___ Teks ___
Mohon tunggu...
Putu Suasta
Putu Suasta Mohon Tunggu... Wiraswasta - Alumnus UGM dan Cornell University

Alumnus UGM dan Cornell University

Selanjutnya

Tutup

Humaniora Pilihan

Sekali Lagi tentang Umbu Landu Paranggi: Guru Kehidupan

26 April 2021   10:25 Diperbarui: 26 April 2021   10:42 452
+
Laporkan Konten
Laporkan Akun
Kompasiana adalah platform blog. Konten ini menjadi tanggung jawab bloger dan tidak mewakili pandangan redaksi Kompas.
Lihat foto
Dari kiri: Putu Suasta, Umbu Landu Paranggi, Putu Fajar Arcana (Dok. Pribadi)

Umbu Landu Paranggi, sastrawan legendaris Indonesia, wafat 20 hari lalu. Obituarinya dimuat di hampir semua media utama, disebarkan di media-media sosial  dengan nada duka, kata-kata takjim penuh hormat dan petikan-petikan kenangan dari para murid dan sahabat mahaguru penyair Indonesia itu. 

Maka tulisan sederhana ini sengaja menggunakan kata "sekali lagi" sebagai pertanda telah ada puluhan bahkan ratusan artikel di media di media yang disusun untuk mengenangnya.

Upaya penghormatan atas jasa, dedikasi dan persahabatan tulus Umbu terus dilakukan. Di Bali teman-teman pegiat sastra meluncurkan CakrakataTV dengan program pertama pembacaan puisi-puisi Umbu. 

Kanal tersebut merupakan pengembangan atas gagasan Umbu semasa hidup dan maka peluncuran kanal tersebut didedikasikan sebagai bentuk penghormatan kepadanya. 

Sebelumnya, NusaBali mengkhususkan satu halaman penuh untuk memuat puisi yang ditulis  para penyair dalam bentuk ode bagi Umbu. Tentu masih banyak bentuk kegiatan lain yang dilaksanakan untuk menghormati, merawat kenangan dan melestarikan warisan Presiden Malioboro tersebut.

Kali ini saya akan mengenangnya sebagai seorang sahabat sekaligus guru kehidupan karena saya sendiri tidak begitu akrab denga puisi yang dengan tekun digeluti Umbu sepanjang hidupnya. 

Ketika saya mulai kuliah di UGM, Umbu telah meninggalkan Jogja, tetapi namanya masih terus menjadi bahan perbincangan di antara para mahasiswa, aktivis dan kelompok-kelompok studi yang terus menggaungkan namanya sebagai Presiden Malioboro.

Perkenalan secara pribadi yang kemudian sergera berubah menjadi persahabatan baru tercipta ketika saya aktif melakukan reportase tokoh untuk Bali Post di mana Umbu mengasuh rubrik budaya.

Sekalipun Umbu identik dengan puisi dan bahkan hidupnya disebut sebagai jalan puisi (oleh para muridnya) dia sama sekali tak pernah membicarakan puisi dengan saya. Barangkali karena dia tahu saya bukan seorang yang menekuni dunia puisi dan di sinilah Umbu menunjukkan sikap egaliternya.
___
[Tugas Anda]
Salin kata demi kata bagian tulisan tentang Umbu Landu Paranggi di atas, mulai dari "Perkenalan secara pribadi" sampai dengan "menunjukkan sikap egaliternya.".
___ Data yang Diberikan ___
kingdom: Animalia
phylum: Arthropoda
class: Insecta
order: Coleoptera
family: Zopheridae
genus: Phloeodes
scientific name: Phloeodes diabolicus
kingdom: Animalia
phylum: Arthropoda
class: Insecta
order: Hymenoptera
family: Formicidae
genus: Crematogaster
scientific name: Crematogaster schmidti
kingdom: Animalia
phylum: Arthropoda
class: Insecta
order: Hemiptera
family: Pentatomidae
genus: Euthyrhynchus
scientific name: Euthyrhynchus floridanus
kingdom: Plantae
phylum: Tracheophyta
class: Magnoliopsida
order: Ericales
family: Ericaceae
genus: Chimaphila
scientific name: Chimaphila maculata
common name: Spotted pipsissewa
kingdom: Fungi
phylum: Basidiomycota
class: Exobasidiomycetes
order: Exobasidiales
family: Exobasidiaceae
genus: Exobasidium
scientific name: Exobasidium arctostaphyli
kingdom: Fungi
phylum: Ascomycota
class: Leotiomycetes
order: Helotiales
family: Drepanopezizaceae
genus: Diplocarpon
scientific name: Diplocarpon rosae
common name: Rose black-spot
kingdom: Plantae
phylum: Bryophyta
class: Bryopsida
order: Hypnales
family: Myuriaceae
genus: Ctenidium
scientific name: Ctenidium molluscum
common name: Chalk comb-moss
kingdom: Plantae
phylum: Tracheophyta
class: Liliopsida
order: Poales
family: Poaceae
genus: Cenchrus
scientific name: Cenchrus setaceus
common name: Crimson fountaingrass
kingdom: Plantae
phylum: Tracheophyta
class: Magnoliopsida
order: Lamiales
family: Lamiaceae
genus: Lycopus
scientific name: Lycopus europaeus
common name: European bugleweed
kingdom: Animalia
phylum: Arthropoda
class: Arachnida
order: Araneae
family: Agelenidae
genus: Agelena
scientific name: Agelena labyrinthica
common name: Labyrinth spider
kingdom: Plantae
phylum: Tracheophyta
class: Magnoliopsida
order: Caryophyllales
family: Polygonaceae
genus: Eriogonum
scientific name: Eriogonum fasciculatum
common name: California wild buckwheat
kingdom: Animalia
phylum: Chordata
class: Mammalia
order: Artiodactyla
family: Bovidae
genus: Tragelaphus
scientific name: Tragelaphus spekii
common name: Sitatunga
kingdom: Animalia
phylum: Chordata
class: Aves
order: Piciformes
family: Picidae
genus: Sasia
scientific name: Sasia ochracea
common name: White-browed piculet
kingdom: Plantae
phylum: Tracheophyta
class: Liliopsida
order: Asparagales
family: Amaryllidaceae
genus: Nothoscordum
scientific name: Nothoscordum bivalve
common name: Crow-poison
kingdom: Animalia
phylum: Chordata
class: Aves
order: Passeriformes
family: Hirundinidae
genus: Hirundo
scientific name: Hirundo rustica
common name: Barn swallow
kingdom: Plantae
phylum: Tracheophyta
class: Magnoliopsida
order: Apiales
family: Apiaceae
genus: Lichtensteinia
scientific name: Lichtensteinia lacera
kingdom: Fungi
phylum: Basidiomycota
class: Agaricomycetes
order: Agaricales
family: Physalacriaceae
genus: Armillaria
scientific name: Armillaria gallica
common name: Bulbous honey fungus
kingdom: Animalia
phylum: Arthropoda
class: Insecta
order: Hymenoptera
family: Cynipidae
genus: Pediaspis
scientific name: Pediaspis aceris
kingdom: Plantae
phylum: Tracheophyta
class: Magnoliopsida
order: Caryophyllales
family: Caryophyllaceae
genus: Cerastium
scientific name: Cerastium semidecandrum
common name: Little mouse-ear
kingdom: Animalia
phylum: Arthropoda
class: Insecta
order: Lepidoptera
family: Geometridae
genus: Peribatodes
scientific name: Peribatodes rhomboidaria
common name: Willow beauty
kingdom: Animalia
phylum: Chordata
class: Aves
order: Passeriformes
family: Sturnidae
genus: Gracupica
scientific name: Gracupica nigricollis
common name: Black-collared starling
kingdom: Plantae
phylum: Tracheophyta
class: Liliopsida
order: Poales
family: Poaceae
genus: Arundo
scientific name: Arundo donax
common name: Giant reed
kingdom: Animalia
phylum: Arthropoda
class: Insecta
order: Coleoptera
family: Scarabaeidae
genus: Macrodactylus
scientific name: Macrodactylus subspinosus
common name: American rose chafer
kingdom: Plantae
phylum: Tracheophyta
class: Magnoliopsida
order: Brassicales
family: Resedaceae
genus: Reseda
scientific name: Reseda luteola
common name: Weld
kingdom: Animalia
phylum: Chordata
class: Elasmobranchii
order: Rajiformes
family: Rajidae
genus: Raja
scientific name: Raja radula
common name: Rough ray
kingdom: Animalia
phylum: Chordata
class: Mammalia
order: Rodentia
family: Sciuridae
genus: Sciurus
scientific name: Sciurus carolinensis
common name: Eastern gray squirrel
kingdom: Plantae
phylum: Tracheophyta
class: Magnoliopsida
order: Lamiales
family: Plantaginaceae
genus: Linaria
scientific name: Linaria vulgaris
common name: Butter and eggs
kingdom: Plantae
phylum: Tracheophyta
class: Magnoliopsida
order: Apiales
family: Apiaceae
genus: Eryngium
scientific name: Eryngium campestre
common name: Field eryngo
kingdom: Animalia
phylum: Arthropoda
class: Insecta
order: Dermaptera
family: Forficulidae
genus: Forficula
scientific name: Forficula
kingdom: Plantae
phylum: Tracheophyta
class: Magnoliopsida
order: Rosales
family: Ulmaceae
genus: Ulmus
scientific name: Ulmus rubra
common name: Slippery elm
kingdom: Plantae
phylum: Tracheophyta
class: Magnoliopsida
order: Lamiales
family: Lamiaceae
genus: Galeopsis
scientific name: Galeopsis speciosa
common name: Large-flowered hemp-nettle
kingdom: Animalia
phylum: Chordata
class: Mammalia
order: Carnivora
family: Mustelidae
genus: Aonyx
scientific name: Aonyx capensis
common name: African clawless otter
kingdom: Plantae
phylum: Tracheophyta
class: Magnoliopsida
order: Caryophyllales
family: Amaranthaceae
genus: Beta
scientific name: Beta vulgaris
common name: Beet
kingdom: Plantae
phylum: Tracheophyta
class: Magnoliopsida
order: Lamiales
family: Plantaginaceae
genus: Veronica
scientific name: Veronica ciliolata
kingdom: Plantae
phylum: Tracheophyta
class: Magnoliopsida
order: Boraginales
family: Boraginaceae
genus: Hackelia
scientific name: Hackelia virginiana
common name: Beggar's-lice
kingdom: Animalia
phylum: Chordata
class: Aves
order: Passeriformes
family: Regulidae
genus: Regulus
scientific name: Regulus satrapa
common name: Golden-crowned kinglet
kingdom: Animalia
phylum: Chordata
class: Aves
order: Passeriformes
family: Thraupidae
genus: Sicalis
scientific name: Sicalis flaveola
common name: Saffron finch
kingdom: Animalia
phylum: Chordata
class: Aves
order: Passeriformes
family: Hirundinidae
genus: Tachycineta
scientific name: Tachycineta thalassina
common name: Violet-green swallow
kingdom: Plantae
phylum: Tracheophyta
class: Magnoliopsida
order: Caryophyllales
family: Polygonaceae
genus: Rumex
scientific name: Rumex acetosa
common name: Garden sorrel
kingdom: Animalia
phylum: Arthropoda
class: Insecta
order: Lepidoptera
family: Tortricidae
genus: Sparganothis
___
[Jawaban Tugas]
Perkenalan secara pribadi yang kemudian sergera berubah menjadi persahabatan baru tercipta ketika saya aktif melakukan reportase tokoh untuk Bali Post di mana Umbu mengasuh rubrik budaya.

Sekalipun Umbu identik dengan puisi dan bahkan hidupnya disebut sebagai jalan puisi (oleh para muridnya) dia sama sekali tak pernah membicarakan puisi dengan saya. Barangkali karena dia tahu saya bukan seorang yang menekuni dunia puisi dan di sinilah Umbu menunjukkan sikap egaliternya.